One perfect Word, and a world full of noise; one perfect proof of love, yet millions of lonely-hearted souls; one perfect God, and a bewildering number of imposters adored —this is the world in which we live, sorely in need of silence, love, and truth.
The chatter never ceases, in spite of the eternally perfect speech. Everyone has something to say — some in words, some in music, some in writing. Voices and music blast from iPods and headphones, from stereos and CD players. Speakers in stores and gas stations and shopping malls fill every available second with auditory stimuli. Television, via cable and satellite, brings a mind-boggling supply of noise, too — music and unmusic, art and unart, edifying and damning digital entertainment, provided in every imaginable form all day and all night. Some of these things are not fit to wake the dead, let alone entertain the living.
What is this continuous supply of noise? What is this apparent entity? Who is in control of such a universally-scaled assault upon our silence? By whose consent did we slip into such a noisy existence? What purpose does it serve? Are men more intelligent, more informed, more well-versed? Or are we simply starved for silence, hungrily snapping up any input regardless of whether it’s the input we need most? Do the hearts of men reflect a steady calm and peace amidst the turmoil of the ever-changing world? Or do they reverberate the crazy syncopation of vain pursuits, constant busyness, and perpetual unhappiness?
Ways in which we communicate are vast and widely described and defined: conversations, monologues, diatribes, lectures, infomercials, exposes, discussions, arguments, fights, quarrels, quibbles, squabbles, gossip, slander, calumny, cries, commands; beggings, betrayals, pleas, orders, instructions, memos, writings, printings, emails, texts, phone calls, CB radios, short-wave radios, telegraphs, Braille — the list goes on and on.
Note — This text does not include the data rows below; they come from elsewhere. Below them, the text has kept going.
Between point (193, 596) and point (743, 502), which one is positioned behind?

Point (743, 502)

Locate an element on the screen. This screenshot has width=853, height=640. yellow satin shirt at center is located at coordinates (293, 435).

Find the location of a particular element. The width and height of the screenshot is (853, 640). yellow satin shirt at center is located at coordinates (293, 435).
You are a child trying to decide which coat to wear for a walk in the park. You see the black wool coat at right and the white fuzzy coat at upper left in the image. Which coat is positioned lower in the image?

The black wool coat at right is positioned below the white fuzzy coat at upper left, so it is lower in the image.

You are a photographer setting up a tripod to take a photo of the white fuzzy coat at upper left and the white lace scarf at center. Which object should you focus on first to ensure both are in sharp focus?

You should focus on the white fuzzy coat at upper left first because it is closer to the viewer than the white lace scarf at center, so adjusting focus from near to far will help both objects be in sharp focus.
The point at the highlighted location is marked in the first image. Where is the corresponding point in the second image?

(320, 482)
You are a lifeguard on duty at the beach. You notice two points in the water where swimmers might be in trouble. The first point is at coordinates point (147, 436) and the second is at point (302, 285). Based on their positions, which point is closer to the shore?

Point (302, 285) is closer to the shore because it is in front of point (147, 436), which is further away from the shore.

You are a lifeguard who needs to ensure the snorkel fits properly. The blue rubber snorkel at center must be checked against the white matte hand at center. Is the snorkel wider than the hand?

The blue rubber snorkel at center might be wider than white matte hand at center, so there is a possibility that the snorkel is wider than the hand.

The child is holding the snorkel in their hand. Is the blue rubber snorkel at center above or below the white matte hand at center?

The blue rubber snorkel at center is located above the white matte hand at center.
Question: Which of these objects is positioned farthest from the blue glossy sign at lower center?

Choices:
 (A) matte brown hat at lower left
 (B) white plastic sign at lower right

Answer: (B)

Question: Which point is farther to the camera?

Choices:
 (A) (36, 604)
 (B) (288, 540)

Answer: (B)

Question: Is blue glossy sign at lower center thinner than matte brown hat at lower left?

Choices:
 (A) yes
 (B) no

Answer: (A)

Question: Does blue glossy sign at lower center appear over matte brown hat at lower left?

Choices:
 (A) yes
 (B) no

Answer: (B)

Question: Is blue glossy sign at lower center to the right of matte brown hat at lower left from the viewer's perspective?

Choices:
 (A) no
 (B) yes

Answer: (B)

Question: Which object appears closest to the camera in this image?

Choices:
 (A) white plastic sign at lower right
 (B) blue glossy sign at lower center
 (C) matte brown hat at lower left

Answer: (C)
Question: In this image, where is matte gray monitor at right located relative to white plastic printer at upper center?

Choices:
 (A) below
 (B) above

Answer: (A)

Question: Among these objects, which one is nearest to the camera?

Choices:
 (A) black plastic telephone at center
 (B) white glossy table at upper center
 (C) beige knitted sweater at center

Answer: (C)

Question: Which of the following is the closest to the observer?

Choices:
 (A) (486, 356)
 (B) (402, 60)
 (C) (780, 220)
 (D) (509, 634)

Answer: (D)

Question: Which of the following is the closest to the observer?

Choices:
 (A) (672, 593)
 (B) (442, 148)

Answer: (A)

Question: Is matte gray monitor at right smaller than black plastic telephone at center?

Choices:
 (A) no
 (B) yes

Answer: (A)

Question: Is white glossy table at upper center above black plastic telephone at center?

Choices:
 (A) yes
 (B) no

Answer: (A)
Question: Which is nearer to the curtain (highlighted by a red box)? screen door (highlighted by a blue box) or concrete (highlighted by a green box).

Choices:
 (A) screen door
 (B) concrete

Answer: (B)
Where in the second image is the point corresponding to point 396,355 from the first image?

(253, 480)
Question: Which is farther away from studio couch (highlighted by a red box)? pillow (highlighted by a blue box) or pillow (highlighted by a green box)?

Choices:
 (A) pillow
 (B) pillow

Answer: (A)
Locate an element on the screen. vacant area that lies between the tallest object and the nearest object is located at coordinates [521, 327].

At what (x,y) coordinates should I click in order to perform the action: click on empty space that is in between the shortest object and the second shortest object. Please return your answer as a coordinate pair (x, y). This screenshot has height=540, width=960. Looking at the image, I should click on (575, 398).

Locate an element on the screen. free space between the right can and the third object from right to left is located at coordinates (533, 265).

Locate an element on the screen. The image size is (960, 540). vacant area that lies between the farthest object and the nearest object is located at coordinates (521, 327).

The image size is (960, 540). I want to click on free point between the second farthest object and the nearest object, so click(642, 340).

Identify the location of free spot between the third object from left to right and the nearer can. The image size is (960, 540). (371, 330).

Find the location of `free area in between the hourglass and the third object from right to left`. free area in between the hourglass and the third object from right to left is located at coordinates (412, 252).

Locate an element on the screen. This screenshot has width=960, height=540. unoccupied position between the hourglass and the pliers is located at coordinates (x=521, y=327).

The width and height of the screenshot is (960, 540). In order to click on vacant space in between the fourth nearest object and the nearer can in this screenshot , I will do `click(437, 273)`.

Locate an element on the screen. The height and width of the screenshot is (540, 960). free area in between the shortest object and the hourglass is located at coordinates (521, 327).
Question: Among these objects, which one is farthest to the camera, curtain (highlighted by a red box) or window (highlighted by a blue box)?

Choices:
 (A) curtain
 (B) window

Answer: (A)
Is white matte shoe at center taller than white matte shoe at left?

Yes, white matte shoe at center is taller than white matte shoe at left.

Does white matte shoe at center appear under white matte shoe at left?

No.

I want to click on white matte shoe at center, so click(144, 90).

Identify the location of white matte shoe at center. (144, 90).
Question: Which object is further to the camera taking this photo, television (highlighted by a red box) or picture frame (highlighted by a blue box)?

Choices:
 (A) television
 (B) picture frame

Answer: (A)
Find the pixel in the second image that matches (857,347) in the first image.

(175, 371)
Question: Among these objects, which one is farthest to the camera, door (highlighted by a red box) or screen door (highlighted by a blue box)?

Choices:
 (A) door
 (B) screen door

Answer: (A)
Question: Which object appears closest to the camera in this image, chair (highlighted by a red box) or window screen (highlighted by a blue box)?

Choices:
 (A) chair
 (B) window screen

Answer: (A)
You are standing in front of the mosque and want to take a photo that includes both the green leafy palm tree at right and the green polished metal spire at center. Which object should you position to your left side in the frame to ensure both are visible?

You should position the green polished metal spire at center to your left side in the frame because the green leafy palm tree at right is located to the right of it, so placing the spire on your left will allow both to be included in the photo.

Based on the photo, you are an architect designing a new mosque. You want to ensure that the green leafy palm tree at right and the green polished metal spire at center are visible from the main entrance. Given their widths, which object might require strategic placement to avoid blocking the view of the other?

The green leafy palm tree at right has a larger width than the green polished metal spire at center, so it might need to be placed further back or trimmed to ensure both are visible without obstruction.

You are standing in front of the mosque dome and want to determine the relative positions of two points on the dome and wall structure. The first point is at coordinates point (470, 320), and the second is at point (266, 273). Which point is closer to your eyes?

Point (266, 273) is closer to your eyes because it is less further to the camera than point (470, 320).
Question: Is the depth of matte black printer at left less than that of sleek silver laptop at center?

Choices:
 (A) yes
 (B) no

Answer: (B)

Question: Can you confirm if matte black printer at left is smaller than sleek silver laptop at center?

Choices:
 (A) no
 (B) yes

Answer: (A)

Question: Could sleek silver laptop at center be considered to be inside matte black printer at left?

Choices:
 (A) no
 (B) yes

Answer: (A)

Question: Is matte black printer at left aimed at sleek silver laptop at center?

The bottom line is, we give great importance to what men are saying, how they are saying it, and to whom they are saying it. It’s of equal importance, then, that we listen to what is said, how it is said, keeping in mind to whom it is said. In order to listen, we must begin with a rare and valuable asset: silence.
More often than not, obtaining this silence proves nearly impossible on the exterior plane, for all the causes listed above. There comes with discipline, however, a beautiful habit of interior silence which enables us to listen at will despite exterior noise. This silence paves smooth the way of prayer, which draws one ever closer to God.
There is only one purpose for which we were created, one perfect love that has been spoken into our hearts, one Word which feeds and fulfills and saves us from ourselves. Life, love, and the truest liberty — eternal happiness forever in heaven with the God Who created us — these are the real things, the true things, found through silence and through prayer.
Unless we embrace silence as completely necessary, and use that time to listen to the most perfect Word, we shall forever greet His tender callings as annoyances. It will seem annoying to have our continuous state of noise bombardment interrupted by something as “troublesome” and “unproductive” as listening — especially when we are so accustomed to listening for exterior noise that we have forgotten how to hear the quiet voice within our hearts.
I urge all readers to seriously consider the habit of noise in daily life, and imagine what goods silence can bring both materially and spiritually. Remember that we were created to know God, love God, and serve God, so that we may be happy with Him forever in heaven. If you do not know Him now, will you know Him at the moment of your death? If you cannot hear His voice in your heart now, will you hear Him call you at life’s end? If you cannot be joyful at His gentle calling now, will you be happy to see Him when your days are done?
These rhetorical questions are intended to encourage you towards greater silence with the beginning of Lent. May you discover — or remember — how great a treasure is the virtue of silence.